The Dull Eyes of the Consumer

Martin Mackay has a problem. That problem is that he works on retail, and the customers he has to deal with can't tell their backsides from their elbows...


1. Just Listen!

The dull grey eyes in front of him looked like they were trying to spark into some sort of life. Martin could see a process at work, wheels turning as they sought to grasp the words he had just spoken. Martin held a faint hope in the pit of his soul that the man in front of him might actually, finally understand his point at the third time of asking.

"But, it's under warranty!" The man demonstrated in four words that he had not managed to comprehend Martin's point. He ran a hand through his thick brown hair and questioned in his mind whether or not to ask for the general manager. As a team leader he had the authority to tell customers when they were out of luck, but if they were going to waste his time like this he was going to get annoyed. Plus, five more minutes and he was on lunch. He wanted to go on time (for once).

One more try, one more desperate attempt to make the balding, somewhat sweaty man in front of him see sense, so they could both move on with their lives, and Martin could escape the man's stale body odour.

"Look, sir, the laptop you bought has a manufacturer's guarantee for parts and labour. If it dies of its own accord, regardless of where the fault lies, they will gladly collect it and fix it. If it gets broken as the result of accidental damage, or neglect, or gets a virus... that's not covered by their terms."

The laptop whirring away on the service desk was displaying an image that Martin knew for a fact was in fact virus-related. 'SECURE YOUR PC FROM VIRUSES USING MEGA-DEFENDER PRO' was not the sign of a legitimate anti-virus program. Mega-Defender Pro didn't exist, and anything that asked for credit card details before you could use your laptop for anything else... a big no-no.

The chances were the man had been using his laptop inappropriately in some way shape or form and this had landed himself in trouble. Unfortunately for him this wasn't Martin's problem.

"If I send this laptop back to the manufacturers as it stands, I can promise you they'll either not repair it and send it right back to us, or deal with the virus and charge you for the privilege. Your cheapest option is to purchase some anti-virus software and give that a try."

The bald man looked worried. Did he have a wife or girlfriend at home that would be seriously angry with him should he return home without a new laptop, or without having gotten the current one fixed? Did this hypothetical (very hypothetical) partner know what he'd done to get a virus in the first place?

"Look mate, I know my rights..." Oh goody, he knows his rights. Thinks he knows anyway... "and under the Sale of Goods Act..."

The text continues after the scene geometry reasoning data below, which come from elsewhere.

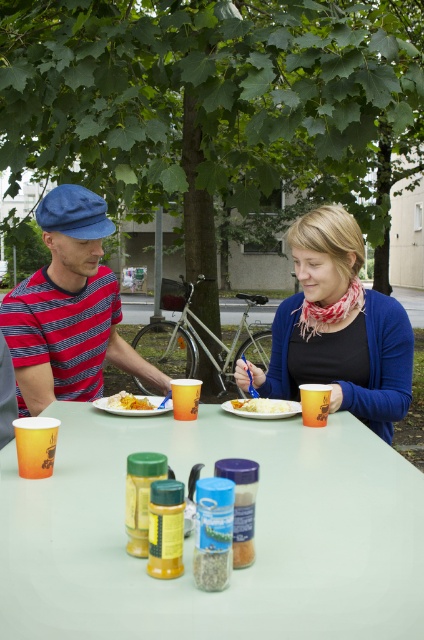
Can you confirm if striped cotton shirt at left is positioned above yellow matte plate at center?

Correct, striped cotton shirt at left is located above yellow matte plate at center.

Which of these two, striped cotton shirt at left or yellow matte plate at center, stands taller?

striped cotton shirt at left is taller.

Who is more distant from viewer, (78,209) or (133,396)?

Point (78,209)

I want to click on striped cotton shirt at left, so click(69, 308).

Is matte plastic plate at center in front of white matte rice at center?

Yes, it is.

Is matte plastic plate at center bigger than white matte rice at center?

Yes, matte plastic plate at center is bigger than white matte rice at center.

This screenshot has width=424, height=640. What do you see at coordinates (133, 408) in the screenshot?
I see `matte plastic plate at center` at bounding box center [133, 408].

This screenshot has width=424, height=640. What are the coordinates of `matte plastic plate at center` in the screenshot? It's located at (133, 408).

Can you confirm if matte striped shirt at left is wider than striped cotton shirt at left?

In fact, matte striped shirt at left might be narrower than striped cotton shirt at left.

Between matte striped shirt at left and striped cotton shirt at left, which one appears on the right side from the viewer's perspective?

Positioned to the right is matte striped shirt at left.

Image resolution: width=424 pixels, height=640 pixels. What do you see at coordinates (337, 328) in the screenshot? I see `matte striped shirt at left` at bounding box center [337, 328].

Find the location of a particular element. matte striped shirt at left is located at coordinates (337, 328).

Martin put a hand up. "Let me stop you right there. The Sale of Goods Act doesn't cover misuse. This laptop was sold to you in good condition. It was sealed, straight from the factory. There is no inherent hardware fault that I can find. They don't come with built-in viruses." He was being a touch snarky now, but he was getting fed up.

"I'm not going anywhere without a new laptop!" The man's voice started to rise and the veins on his wrinkled forehead began to bulge.

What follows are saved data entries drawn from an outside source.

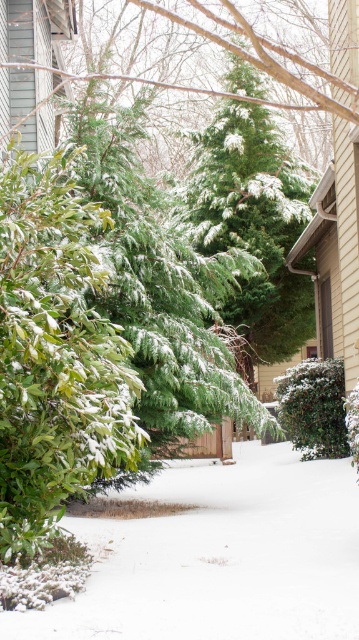
You are a delivery robot that is 2 meters wide. You need to move from the left side of the image to the right side. Can you pass between the white fluffy snow at center and the green matte bush at center without getting stuck?

The white fluffy snow at center and green matte bush at center are 2.19 meters apart from each other. Since the robot is 2 meters wide, it can pass through the space between them as the distance is slightly larger than the robot.

From the picture: You are standing in the winter scene and want to place a small snowman exactly at the center of the image. Is the white fluffy snow at center already positioned where you want to build the snowman?

The white fluffy snow at center is located at point (220, 556), which is not the exact center of the image. Therefore, you would need to adjust the position to build the snowman at the true center.

What object is located at the coordinates point (56, 353) in the winter scene?

The point (56, 353) marks the green matte bush at center left.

"Then sir, you will be here a very long time. I have done all I can do. I have given you all the advice I can. The options you have open to you now are the one's I've explained. It is not store policy to replace laptops that have been corrupted by viruses. It is not the policy of the manufacturers either. I can get the laptop sent away with the risk of them charging you for their time, or you can buy anti-virus software. Those are your choices. Nothing else." I hate dealing with these idiots.


"Hey Martin." Said the manager as he stepped into the office the following Monday for a briefing. "Got a bit of news for you. Remember that man last week, the one with the laptop virus?"

"Oh jeez, yeah, wanted us to hand him a replacement because of his mistake."

"The very same. Well..." The manager looked a tad resigned. "Head office rang. Apparently the customer got on to them and had a right moan. Threatened to make a formal complaint."

Martin's heart sank. He knew what was coming.

"We have to give him an exchange. Customer is coming in later on today. Sorry mate, I know it sucks."

That was an understatement. Once again rules and procedures were followed to the letter, only to mean nothing in the face of someone who stamped their feet like a petulant child. Martin sighed. Some things never changed.